Hier ein Beispiel, was gemeint ist:

- Die Tragedreiecke an ihren Hufen könnten sauberer ausgearbeitet werden.

- Tragedreieck gestalten.jpg
So bearbeitet, kann sich der Tragrand leicht abreiben. Und die zurückgesetzten Hornröhrchen brauchen etwas länger, bis sie wieder nach vorne Richtung „unter den Huf“ schieben.
Überlegung 2:
Das festgehaltene Laufen könnte an der verringerten Tragrandhöhe liegen. Der Hufbearbeiter kürzt ihr die Hufe, damit der hingewachsene Tragrandüberstand nicht einreißt oder wegbricht. Mit mehr Tragrandüberstand ist ihre wahrscheinlich etwas empfindliche Sohle weiter vom harten Boden und somit Druck entfernt. Ohne diesen Überstand bekommen bestimmte Bereiche auf hartem Untergrund sofort Bodengegendruck zu spüren. Man könnte versuchen, ihr etwas mehr Tragrandhöhe stehen zu lassen, um es ihr angenehmer zu machen. Mehr Höhe bedeutet aber auch „längere Hufe“ und somit wieder mehr Hebel. Es kommt dann vielleicht schneller zu Verbiegungen/Ausbrüchen. Es gilt hier ein individuelles Optimum abzuwägen und herauszufinden.
Überlegung 3:
Was mir noch auffällt, sind Einfärbungen vorn an der Sohle nach der Bearbeitung s. Pfeile.

- VL sol nachher - Einblutungen.jpg

- VR nach Bearbeitung - Einblutungen.jpg
Das scheinen dunkelrot/bräunliche Einblutungen zu sein. Wenn dem so ist, deuten sie definitiv darauf hin, dass es ihr sehr unangenehm ist, Druck auf den vorderen Sohlenbereich zu bekommen. Die Sohlenlederhaut reagierte dort sogar mit etwas Einblutungen in das Horn bei der Hornproduktion. Es sind also quasi „blauen Flecken“. Die Flecken die man jetzt sieht, sind natürlich bereits einige Wochen alt, da bereits vom Ort des Geschehens (Sohlenlederhaut) runtergeschoben. Vielleicht entstehen sie, wenn die Sohlen nach der Bearbeitung wieder vermehrt (unangenehmen) Bodenkontakt haben. Hier könnte es helfen, in diesem Bereich bei der Bearbeitung auch scholliges oder schwielenartiges Horn als Schutz immer stehen zu lassen. Das Laufen über unangenehme Böden (Beton, Steinchen, Schotter) sollte vermieden werden. Zum Reiten/Spazieren gehen u.ä. - vor allem kurz nach der Bearbeitung - erstmal Hufschuhe (ggf. + Einlagen) getragen werden, damit sie freudig und ohne Schmerzimpulse gehen mag.
Vielleicht ist ja irgendetwas davon schon hilfreich, so dass es ihr insgesamt bereits angenehmer wird auf ihren Hufen und sie dann auch wieder weniger angestrengt und munterer unterwegs ist.
Noch einmal zum Blutbild:
Hier ist ein Beispiel eines EMS Profils:

- Beispiel EMS Profil - gelb Basalwerte, grün Proxys.jpg
Schaut man sich nur die Basalwerte, also die reinen Blutwerte (gelb umkreist), von Insulin und Glucose an, wiegt man sich möglicherweise in falscher Sicherheit, sollten diese jeweils im Referenzbereich liegen.
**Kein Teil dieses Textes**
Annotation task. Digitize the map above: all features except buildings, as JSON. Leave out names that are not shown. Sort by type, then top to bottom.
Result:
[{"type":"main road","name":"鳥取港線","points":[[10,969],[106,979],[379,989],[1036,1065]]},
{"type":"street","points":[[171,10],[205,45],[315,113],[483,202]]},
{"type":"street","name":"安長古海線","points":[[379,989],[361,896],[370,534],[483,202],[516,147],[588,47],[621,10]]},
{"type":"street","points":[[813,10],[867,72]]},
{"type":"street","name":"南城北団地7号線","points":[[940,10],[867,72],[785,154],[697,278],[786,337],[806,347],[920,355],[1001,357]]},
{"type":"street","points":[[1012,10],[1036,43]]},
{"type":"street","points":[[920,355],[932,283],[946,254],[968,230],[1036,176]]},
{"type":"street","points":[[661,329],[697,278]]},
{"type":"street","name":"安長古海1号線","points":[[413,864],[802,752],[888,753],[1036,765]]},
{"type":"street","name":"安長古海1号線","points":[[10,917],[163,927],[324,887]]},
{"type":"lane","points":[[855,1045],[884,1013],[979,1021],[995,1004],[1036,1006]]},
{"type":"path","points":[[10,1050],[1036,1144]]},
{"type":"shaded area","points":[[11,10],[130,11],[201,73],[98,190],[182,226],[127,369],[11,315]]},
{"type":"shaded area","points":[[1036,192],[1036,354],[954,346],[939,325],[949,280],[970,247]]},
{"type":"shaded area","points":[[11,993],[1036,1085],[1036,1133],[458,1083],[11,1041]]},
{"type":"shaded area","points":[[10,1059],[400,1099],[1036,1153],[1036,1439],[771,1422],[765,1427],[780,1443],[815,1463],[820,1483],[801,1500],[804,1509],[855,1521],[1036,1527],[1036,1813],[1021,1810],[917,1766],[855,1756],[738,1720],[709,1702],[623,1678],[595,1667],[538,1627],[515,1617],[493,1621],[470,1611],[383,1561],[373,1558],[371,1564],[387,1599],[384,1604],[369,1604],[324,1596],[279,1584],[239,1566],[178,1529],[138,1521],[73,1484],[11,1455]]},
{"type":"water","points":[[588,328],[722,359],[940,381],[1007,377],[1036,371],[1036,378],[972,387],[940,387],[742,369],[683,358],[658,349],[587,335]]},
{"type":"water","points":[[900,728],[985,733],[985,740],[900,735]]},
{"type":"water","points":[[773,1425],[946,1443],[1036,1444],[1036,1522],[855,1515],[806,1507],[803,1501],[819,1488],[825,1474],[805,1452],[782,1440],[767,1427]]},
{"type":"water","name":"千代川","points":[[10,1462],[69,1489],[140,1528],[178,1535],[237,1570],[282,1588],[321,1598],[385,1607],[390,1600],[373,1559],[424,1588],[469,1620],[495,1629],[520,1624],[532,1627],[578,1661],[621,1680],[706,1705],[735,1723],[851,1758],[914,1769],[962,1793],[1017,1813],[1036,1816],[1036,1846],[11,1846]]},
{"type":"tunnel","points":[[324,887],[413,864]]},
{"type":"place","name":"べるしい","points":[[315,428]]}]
Nur weil die Basalwerte in den Grenzbereichen liegen, heißt das noch lange nicht, dass bei einem Pferd keine Insulinstörung vorliegt! In diesem Beispiel liegen aber auch die Basalwerte bereits außerhalb der jeweiligen Referenzbereiche.
Sicherer und aussagekräftiger als die reinen Basalwerte sind die sogenannten Proxy-Werte: RISQI und MIRG (grün umkreist). Sie setzen Insulin und Glucose in ein bestimmtes Verhältnis zueinander und geben dadurch mit deutlich höherer Wahrscheinlichkeit korrekte Hinweise auf das Vorliegen einer Insulindysregulation. Dafür ist es wichtig, dass die Pferde vor der Blutabnahme nicht gehungert haben! Die Blutabnahme muss heunüchtern erfolgen! Erfolgt die Blutabnahme nachdem das Pferd mehrere Stunden kein Heu gefressen hat, kann es mit deutlich erhöhter Wahrscheinlichkeit zu falsch negativen Ergebnissen kommen.
Wenn die Blutergebnisse uneindeutig sind, empfiehlt sich ein
verträglicher oraler Glucosetoleranztest. Wie dieser vorgenommen wird, erklärt Dr. Konstanze Rasch beispielsweise unter
5.1 Vorschläge für die Praxis - Der Futtertoleranztest im bereits empfohlenen Text:
Endokrinopathische Hufrehe im huforthopädischen Alltag - Praktischer Erfahrungsschatz und offene Fragen https://www.dhgev.de/hufthemen/hufrehe/ ... dard-titel
Aber bis dahin gibt es jetzt ja schon einige Dinge, die es erstmal abzuchecken gilt.